Father injects son with paraffin



A ten-month-old child is lying in Iganga District hospital (Eastern Uganda) with rotting buttocks after his step-father allegedly injected him with paraffin in a suspected attempt to kill him. It is alleged that his step-father injected him with paraffin on both his buttocks after the boy’s mother refused to return him to his biological father.



Baby admitted
Hospital staff at the paediatric unit were on Tuesday struggling to save the boy’s (names withheld) life after he was brought in critical condition following a referral from Busesa Health Centre IV. The officer in-charge of the paediatric ward, Sr. Flavia Babirye, told reporters on Thursday: “The mother rushed here thinking that the child was suffering from anaemia but when we carried out medical examinations, the child was discovered to have been injected with paraffin.” He also had complications including respiratory distress. Nurses said he had suffered convulsions by the time he was brought to the hospital. “His behind part was rotting and we carried out incision and drainage in the theatre,” Sr. Babirye said.
Reports are still unclear about how much paraffin the boy was injected with although nurses at the hospital said it must have been a substantial amount.



“There was so much paraffin in his buttocks that when incisions were made during the surgery, a clear, brownish liquid flowed out. It smelt of paraffin,” a nurse who identified herself only as Anifa, said. “Paraffin is poison and reaction with the body is very fast. All the flesh particularly on the left side was all rotten. It had to be removed.” Nurses said when he was admitted to the hospital he was crying continuously.



Improvement
Ms Anifa said: “We had to keep him sedated all through. But now he is improving. He only cries when they are changing the dressing.” The boy, nurses said, was responding favourably to treatment. The hospital has in the past encountered several similar patients but mostly with complications after having ingested paraffin. This is the first case registered in the ward since the year begun.

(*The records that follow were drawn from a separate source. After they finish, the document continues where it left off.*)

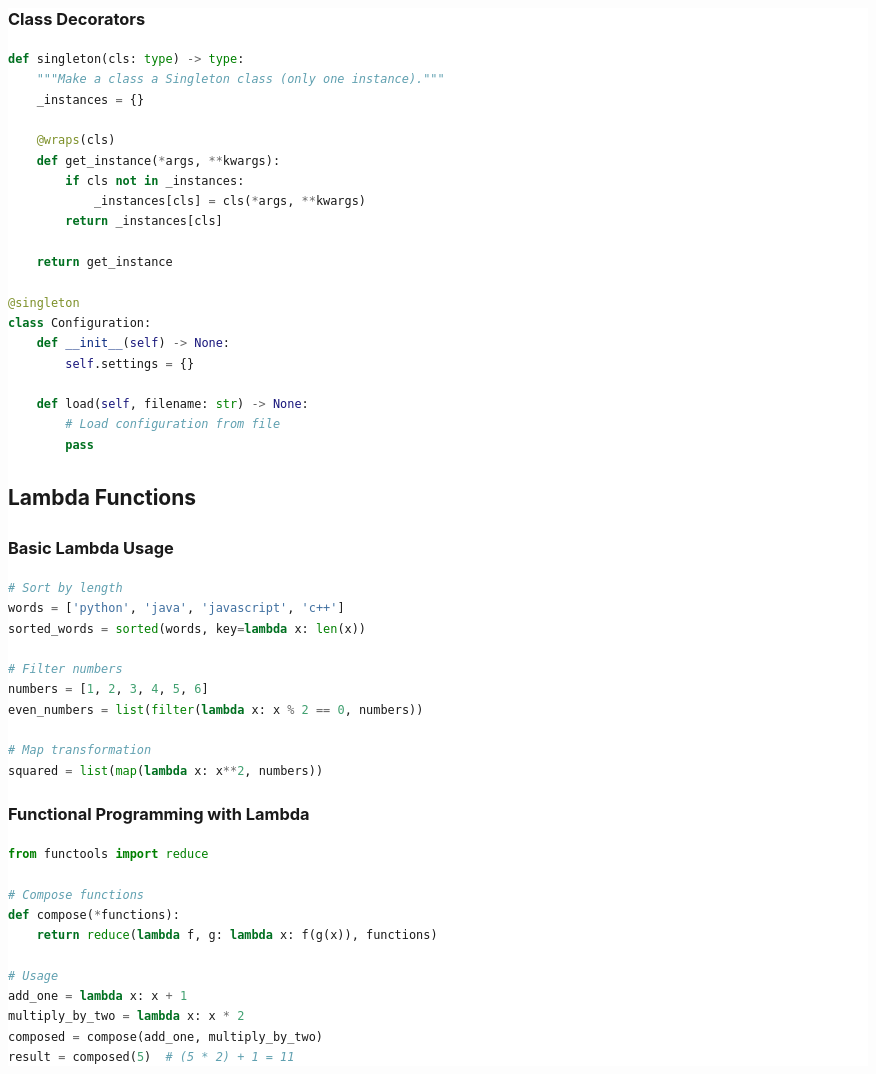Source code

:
 ```python
```

### Class Decorators

```python
def singleton(cls: type) -> type:
    """Make a class a Singleton class (only one instance)."""
    _instances = {}
    
    @wraps(cls)
    def get_instance(*args, **kwargs):
        if cls not in _instances:
            _instances[cls] = cls(*args, **kwargs)
        return _instances[cls]
    
    return get_instance

@singleton
class Configuration:
    def __init__(self) -> None:
        self.settings = {}
        
    def load(self, filename: str) -> None:
        # Load configuration from file
        pass
```

## Lambda Functions

### Basic Lambda Usage

```python
# Sort by length
words = ['python', 'java', 'javascript', 'c++']
sorted_words = sorted(words, key=lambda x: len(x))

# Filter numbers
numbers = [1, 2, 3, 4, 5, 6]
even_numbers = list(filter(lambda x: x % 2 == 0, numbers))

# Map transformation
squared = list(map(lambda x: x**2, numbers))
```

### Functional Programming with Lambda

```python
from functools import reduce

# Compose functions
def compose(*functions):
    return reduce(lambda f, g: lambda x: f(g(x)), functions)

# Usage
add_one = lambda x: x + 1
multiply_by_two = lambda x: x * 2
composed = compose(add_one, multiply_by_two)
result = composed(5)  # (5 * 2) + 1 = 11
```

The boy’s mother Sylvia Namulondo, who had reportedly refused to report the matter to police, was interrogated by police on Thursday after the hospital administration called in the law enforcers.
Ms Namulondo told Saturday Monitor at the hospital that she suspects the tragedy befell her son on the evening of September 6, following a disagreement with her husband over the boy’s continued stay at the home.



The couple has lived together for a year and three months. It was when her husband, a peasant farmer in Busesa in Bugweri County, Iganga, asked her to go to the garden and get sweet potatoes for supper, that she suspects the incident happened. She said her husband told her to leave the baby behind, a thing he would not ordinarily do because he hated attending to the boy, she said. She said an hour later, her husband came to the garden with the baby screaming.

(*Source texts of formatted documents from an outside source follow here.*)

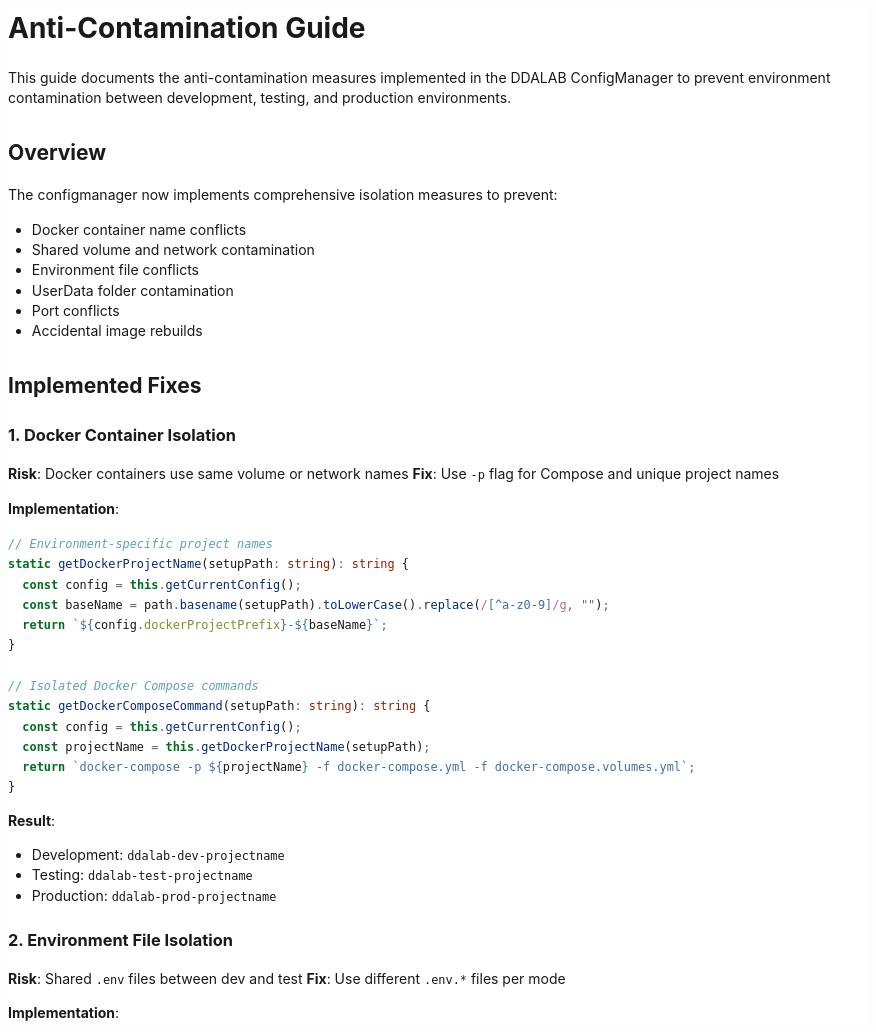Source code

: # Anti-Contamination Guide

This guide documents the anti-contamination measures implemented in the DDALAB ConfigManager to prevent environment contamination between development, testing, and production environments.

## Overview

The configmanager now implements comprehensive isolation measures to prevent:

- Docker container name conflicts
- Shared volume and network contamination
- Environment file conflicts
- UserData folder contamination
- Port conflicts
- Accidental image rebuilds

## Implemented Fixes

### 1. Docker Container Isolation

**Risk**: Docker containers use same volume or network names
**Fix**: Use `-p` flag for Compose and unique project names

**Implementation**:

```typescript
// Environment-specific project names
static getDockerProjectName(setupPath: string): string {
  const config = this.getCurrentConfig();
  const baseName = path.basename(setupPath).toLowerCase().replace(/[^a-z0-9]/g, "");
  return `${config.dockerProjectPrefix}-${baseName}`;
}

// Isolated Docker Compose commands
static getDockerComposeCommand(setupPath: string): string {
  const config = this.getCurrentConfig();
  const projectName = this.getDockerProjectName(setupPath);
  return `docker-compose -p ${projectName} -f docker-compose.yml -f docker-compose.volumes.yml`;
}
```

**Result**:

- Development: `ddalab-dev-projectname`
- Testing: `ddalab-test-projectname`
- Production: `ddalab-prod-projectname`

### 2. Environment File Isolation

**Risk**: Shared `.env` files between dev and test
**Fix**: Use different `.env.*` files per mode

**Implementation**:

Ms Namulondo said she was alarmed but she did not sense any danger because the baby was not bleeding. But even after nursing the boy he would not stop crying. It was late in the night that she realised the baby could not sit properly. “He cried all through the night,” she said. “The following morning, I saw the swellings. I thought it was anaemia so I took him to Busesa (health centre).”



The 22-year-old mother of two says when she got married she was about four months pregnant with her son. However, her husband did not know because she deliberately concealed it from him. “Ever since he discovered, he has been quarrelling, at the slightest provocation,” the young mother, said. “After I gave birth, he demanded that I return the baby to the (biological) father (in Kasolo village in Bulamagi) but I can’t take him there because I left that home following some disagreements.” She said: “He keeps telling me that there is no land or anything for this baby at his home. He has not hidden that he does not like my baby.”



Yet Ms Mulondo who has an older child aged six (from a different man) living with his maternal grandmother, had been reluctant to report the matter to police apparently because she feared for the worst.



At the hospital, the truth was revealed following the boy’s auntie’s account to the staff of how the stepfather had been constantly angered and had recently been mistreating both the mother and the boy demanding his departure. However, the 26-year-old man, who was arrested from his home for questioning, denied the allegation and says the injections were administered by his brother’s wife.